In this study, we aimed to train (Stage 1), calibrate (Stage 2) and evaluate (Stage 3) a binary ML classifier (‘the classifier’) designed to reduce study identification workload in maintaining the CCSR, with an acceptably low corollary risk of ‘missing’ records of ‘included’ (eligible) studies. We therefore needed to assemble three separate data sets from the CCSR screening workflows (see below and ‘Availability of data and materials’).
Training (Stage 1)
In Stage 1, we assembled a training data set containing bibliographic title-abstract records of all study reports (articles) manually screened for eligibility for the CCSR from its first search date (20th March 2020) up until 18th October 2020. Embase.com records had only been recently added to the CCSR's sources by mid-October and a backlog of medRxiv preprints was still being processed. As the CCSR's other sources were trial registers (not bibliographic title-abstract records), most of the training set records were from PubMed. These records had originally been identified using conventional Boolean searches of selected electronic bibliographic databases and trials registries, before being manually screened and labelled as either ‘included’ (eligible for the CCSR) or ‘excluded’ (ineligible) by Cochrane information specialists or the Cochrane Crowd6. After removing trials registry records, we were left 59,513 records, of which 20,878 were labelled as ‘included’ in the CCSR, and 38,635 were ‘excluded’. These records were imported into EPPI-Reviewer10, assigned to code sets, and used to train a logistic regression classifier using tri-gram ‘bag of words’ features, implemented in the SciKit-Learn python library, with ‘included’ records designated as the positive class (class of interest) and ‘excluded’ records as the negative class.
Calibration (Stage 2)
In Stage 2, we assembled a calibration data set containing 16,123 similar records of study reports manually screened for eligibility for the CCSR between 19th October and 2nd December 2020, again labelled as ‘included’ (6,005 eligible records) or ‘excluded’ (10,118 ineligible records) by the same people and process, and with trials registry records having again been removed.
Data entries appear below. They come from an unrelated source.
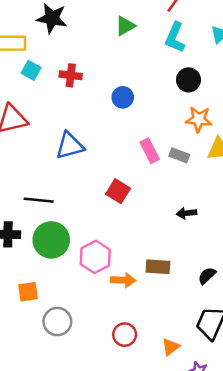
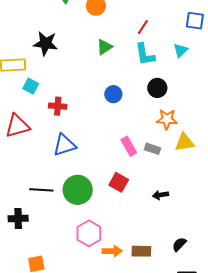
cyan L-shape: (175, 37) -> (145, 54), turned -30
red cross: (71, 75) -> (58, 106), moved
blue circle: (123, 97) -> (113, 94), moved
red square: (118, 191) -> (119, 182), moved
green circle: (51, 240) -> (78, 190), moved
brown rectangle: (158, 267) -> (141, 251), moved

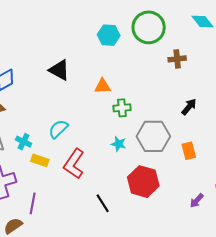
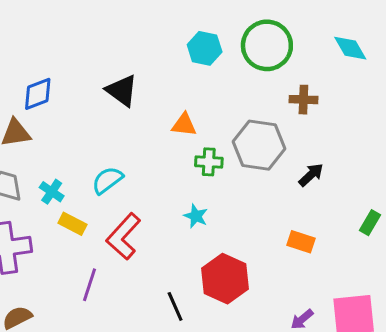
gray hexagon: (153, 136) -> (259, 145), moved
orange rectangle: (189, 151) -> (301, 242), turned -66
purple line: (33, 203) -> (90, 285), moved
black line: (103, 203) -> (175, 306), moved

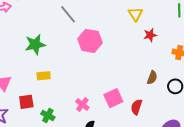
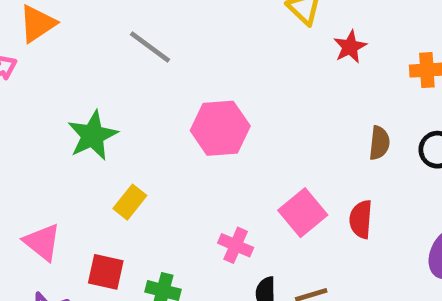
pink hexagon: (90, 41) -> (220, 128), moved
yellow rectangle: (44, 76) -> (130, 202), turned -32
red square: (26, 102) -> (106, 272), turned 35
The records were imported into EPPI-Reviewer, assigned to code sets, and used to calibrate the classifier developed in Stage 1. Specifically, we applied the classifier to 16,123 calibration records, which automatically assigned a score (0-100) to each record. We then computed the threshold score that captured > 99% of the ‘included’ records present in this data set (i.e. Recall > 0.99). 0.99 is the threshold level of recall that is currently required for ML classifiers to be deployed in Cochrane systems and workflows10. We also computed standard performance metrics, namely: (cumulative) recall, (cumulative) precision and net workload reduction.
Evaluation (Stage 3)
In Stage 3, we assembled an evaluation data set of similar records containing 2310 includes and 2412 excludes of study reports manually screened for eligibility for the CCSR between 4th and 19th January 2021, once again labelled as ‘included’ (2,310 eligible records) or ‘excluded’ (2,412 ineligible records), with trials registry records removed. The records were imported into EPPI-Reviewer, assigned to code sets, and used to evaluate the classifier developed in Stage 1. Specifically, we applied the classifier to 4,722 evaluation records, identified ‘included’ and ‘excluded’ records scoring above and below the threshold score we had computed in Stage 2; and then we computed (cumulative) recall, (cumulative) precision and net workload reduction. We also analysed characteristics of ‘included’ study reports that would have been ‘missed’ by the workflow if the classifier had been implemented.
Finally, we compared key characteristics of study reports between the three study data sets described above in this section (training, calibration, evaluation), to check post-hoc that they comprised similar enough sets of records to validate our results from calibrating and evaluating the classifier.